2– Numa situação de separação de facto, não há vida familiar, mas isso não significa que não possa haver despesas que continuem a poder ser qualificadas de “encargos da vida familiar”.
3– O cônjuge que pretenda exigir do outro cônjuge o contributo para os encargos da vida familiar pode recorrer à providência prevista no art. 992º do C.P.C. mesmo que estejam separados de facto.
4– A providência da contribuição do cônjuge para as despesas domésticas não é o meio processual adequado ao pedido de condenação do requerido a prestar alimentos.
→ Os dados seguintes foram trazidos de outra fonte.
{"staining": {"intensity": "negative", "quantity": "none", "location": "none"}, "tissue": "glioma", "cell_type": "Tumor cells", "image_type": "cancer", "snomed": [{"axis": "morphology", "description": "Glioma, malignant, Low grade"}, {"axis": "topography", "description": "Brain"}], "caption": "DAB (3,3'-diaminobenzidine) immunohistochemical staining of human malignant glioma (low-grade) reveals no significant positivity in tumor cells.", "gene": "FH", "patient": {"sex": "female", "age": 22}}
6– Na pendência de ação de divórcio, o cônjuge que pretende a fixação de alimentos provisórios, deve requerê-lo na própria ação de divórcio, ao abrigo do disposto no art. 931º nº 7 do C.P.C.
II. Na fundamentação do acórdão afirma-se o seguinte:
"Resulta do art. 1672º do C.C. que “os cônjuges estão reciprocamente vinculados pelos deveres de respeito, fidelidade, coabitação, cooperação e assistência”.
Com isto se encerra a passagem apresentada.